Sperimentazione, la parola chiave secondo Denny Bini

Ormai un veterano, Denny Bini, nonostante l’età, ben 24 anni in una cantina fondamentale per il territorio di Reggio Emilia come Venturini Baldini di Roncolo di Quattro Castella, prime colline dell’appennino reggiano, un progetto incentrato sulla ricerca/affermazione di varietà storiche come il Lambrusco (Marani, Maestri, Salamino, Grasparossa) e la Spergola, per non dimenticare i vini fermi, Malbo e Malvasia di Candia aromatica su tutti, con l’importante raffinatezza ormai raggiunta sul Metodo Classico, in cui un territorio molto vocato conferisce a Pinot, Nero e Meunier, e Chardonnay, caratteristiche uniche. Con Denny, da più parti considerato un ‘maestro’ della spumatizzazione (oltre che rilevante produttore in proprio, al Podere Cipolla), parliamo del lavoro che si sta svolgendo in provincia di Reggio Emilia anche a livello di sostenibilità.

Allora, Denny, che novità ci sono nel reggiano, cosa sta cambiando nel territorio?

«Il fatto interessante è che si tratta di un processo globale che coinvolge tutti i produttori, che a mio avviso è imperniato sull’evoluzione del concetto di attenzione: alla qualità e alla filiera innanzitutto, poi alla volontà di ottenere uve sane, che crescano in un ambiente di biodiversità, in un sistema dove coltivare in regime bio è ormai un obiettivo comune. Forse non è un caso se una tipologia come il Lambrusco, di suo un insieme di vitigni molto eterogeneo, che origina vini molto diversi tra loro, negli ultimi anni, infrangendo anche molti pregiudizi sulla tipologia, sta ottenendo un numero di riconoscimenti totalmente inaspettato, che ci ripaga del lavoro svolto, anche a livello di sistema».

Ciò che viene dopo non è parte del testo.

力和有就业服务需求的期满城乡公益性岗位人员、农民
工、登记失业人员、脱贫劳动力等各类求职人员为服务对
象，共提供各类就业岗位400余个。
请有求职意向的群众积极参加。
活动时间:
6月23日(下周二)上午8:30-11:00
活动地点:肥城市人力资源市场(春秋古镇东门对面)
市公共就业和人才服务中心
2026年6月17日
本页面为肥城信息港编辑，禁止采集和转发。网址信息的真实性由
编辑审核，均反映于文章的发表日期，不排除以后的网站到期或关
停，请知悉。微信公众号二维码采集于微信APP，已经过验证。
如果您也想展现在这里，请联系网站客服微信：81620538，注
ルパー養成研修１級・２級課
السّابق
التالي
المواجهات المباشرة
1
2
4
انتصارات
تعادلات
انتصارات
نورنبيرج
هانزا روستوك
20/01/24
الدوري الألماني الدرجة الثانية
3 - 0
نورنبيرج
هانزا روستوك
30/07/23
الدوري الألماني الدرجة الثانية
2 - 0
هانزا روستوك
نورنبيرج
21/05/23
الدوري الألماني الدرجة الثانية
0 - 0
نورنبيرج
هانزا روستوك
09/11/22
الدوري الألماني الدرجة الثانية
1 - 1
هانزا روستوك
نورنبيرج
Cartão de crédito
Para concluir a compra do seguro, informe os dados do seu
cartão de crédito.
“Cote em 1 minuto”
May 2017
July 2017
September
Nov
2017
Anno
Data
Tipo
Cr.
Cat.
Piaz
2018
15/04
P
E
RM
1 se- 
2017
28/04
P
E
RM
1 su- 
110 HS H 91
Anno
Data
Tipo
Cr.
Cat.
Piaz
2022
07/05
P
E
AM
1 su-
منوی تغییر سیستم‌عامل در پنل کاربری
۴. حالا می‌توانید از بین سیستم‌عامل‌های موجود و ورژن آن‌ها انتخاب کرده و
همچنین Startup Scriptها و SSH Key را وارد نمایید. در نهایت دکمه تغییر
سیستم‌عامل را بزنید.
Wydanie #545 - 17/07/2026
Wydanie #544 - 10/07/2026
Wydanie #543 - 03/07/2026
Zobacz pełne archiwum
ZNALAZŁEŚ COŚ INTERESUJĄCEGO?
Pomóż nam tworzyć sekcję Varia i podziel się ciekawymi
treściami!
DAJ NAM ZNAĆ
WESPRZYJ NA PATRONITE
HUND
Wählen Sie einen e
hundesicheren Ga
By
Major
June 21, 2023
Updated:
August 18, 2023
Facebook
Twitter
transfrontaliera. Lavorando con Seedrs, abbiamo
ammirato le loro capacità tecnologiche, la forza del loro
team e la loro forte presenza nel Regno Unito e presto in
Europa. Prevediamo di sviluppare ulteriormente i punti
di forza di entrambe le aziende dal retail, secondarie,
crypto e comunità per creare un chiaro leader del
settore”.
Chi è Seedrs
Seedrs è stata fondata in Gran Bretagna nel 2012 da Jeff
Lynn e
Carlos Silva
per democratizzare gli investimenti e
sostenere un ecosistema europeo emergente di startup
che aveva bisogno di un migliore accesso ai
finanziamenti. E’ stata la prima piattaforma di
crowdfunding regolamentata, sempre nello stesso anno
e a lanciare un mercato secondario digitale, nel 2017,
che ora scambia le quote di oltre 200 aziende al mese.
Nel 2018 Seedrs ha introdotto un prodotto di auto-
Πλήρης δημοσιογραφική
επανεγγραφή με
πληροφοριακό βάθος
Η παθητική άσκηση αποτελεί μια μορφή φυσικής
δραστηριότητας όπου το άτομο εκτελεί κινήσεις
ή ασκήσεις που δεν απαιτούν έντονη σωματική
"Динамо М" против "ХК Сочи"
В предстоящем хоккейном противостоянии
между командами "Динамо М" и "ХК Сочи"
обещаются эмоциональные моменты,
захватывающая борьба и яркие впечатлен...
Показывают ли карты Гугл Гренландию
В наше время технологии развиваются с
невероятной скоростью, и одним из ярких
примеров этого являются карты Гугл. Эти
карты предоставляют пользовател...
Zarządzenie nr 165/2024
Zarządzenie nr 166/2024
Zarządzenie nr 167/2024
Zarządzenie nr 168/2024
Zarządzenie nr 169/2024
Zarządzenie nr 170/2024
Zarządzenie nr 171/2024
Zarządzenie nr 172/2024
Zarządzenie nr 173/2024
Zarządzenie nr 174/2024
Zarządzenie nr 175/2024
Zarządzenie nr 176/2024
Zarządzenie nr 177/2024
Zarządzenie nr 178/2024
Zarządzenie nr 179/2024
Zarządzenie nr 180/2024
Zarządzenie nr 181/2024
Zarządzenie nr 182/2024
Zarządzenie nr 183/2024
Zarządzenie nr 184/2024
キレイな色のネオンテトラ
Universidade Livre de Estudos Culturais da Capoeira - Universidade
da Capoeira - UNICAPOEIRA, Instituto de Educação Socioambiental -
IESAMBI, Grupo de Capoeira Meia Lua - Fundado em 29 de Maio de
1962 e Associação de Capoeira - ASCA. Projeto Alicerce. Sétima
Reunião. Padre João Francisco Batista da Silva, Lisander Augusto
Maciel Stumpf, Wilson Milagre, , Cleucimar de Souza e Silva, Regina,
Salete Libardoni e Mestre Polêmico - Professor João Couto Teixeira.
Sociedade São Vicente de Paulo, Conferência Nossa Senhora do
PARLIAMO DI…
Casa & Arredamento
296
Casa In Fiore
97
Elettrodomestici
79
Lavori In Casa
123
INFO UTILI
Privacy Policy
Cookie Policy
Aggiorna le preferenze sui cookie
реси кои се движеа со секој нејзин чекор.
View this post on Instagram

Del resto a Venturini Baldini siete abituati a non fermarvi un attimo, anche a livello di sperimentazioni e innovazioni. Su cosa state lavorando al momento?

«Sinceramente sono molto contento del lavoro che stiamo svolgendo sul Malbo, un vitigno per tanti anni relegato, anche per le sue caratteristiche di tannicità, colore e apporto di alcol, ad un ruolo da comprimario nei tagli del Lambrusco, che noi ora proponiamo in una a mio avviso notevole versione ferma. In parallelo abbiamo un focus sulla Spergola, vitigno altrettanto territoriale da sempre proposto in versione frizzante, su cui stiamo sperimentando, lavorando in pianta, allungando le maturazioni, poi affinando in tini tronco-conici francesi, con macerazioni anche di 12 mesi, per ottenere una versione ferma spiazzante (così almeno mi dicono) e molto interessante. Poi c’è tutto il lavoro sul Metodo Classico, con vitigni internazionali. I vigneti sono collocati a mezza collina, nella zona di Vezzano, terreni con grande concentrazione salina, che caricano i vini di ph e acidità, rendendo le nostre bollicine, che hanno affinamenti dai 18 ai 60 mesi, davvero peculiari».

Insomma, non vi annoiate sicuramente. Qualche segreto per il successo?

«Tanta attenzione prima di tutto. Parliamo di un lavoro che non si può fare diversamente. Facciamo vendemmie esclusivamente manuali, perché la fase del conferimento è davvero quella più delicata. Poi, dalla spremitura in poi, ogni uva segue il suo percorso, a seconda dell’utilizzo che ne vogliamo fare. Andiamo dalla spremitura dei grappoli interi anche ai due passaggi alla pigio-diraspatrice, prima della pressatura che è sempre ed esclusivamente soffice. Limitiamo al massimo gli interventi, ad esempio filtriamo senza mai chiarificare, con la filosofia di preservare il più possibile, appoggiandosi sempre alla tecnologia. Ecco, non credo ci siano ‘formule’ o ‘segreti’, ma la strada è sicuramente questa».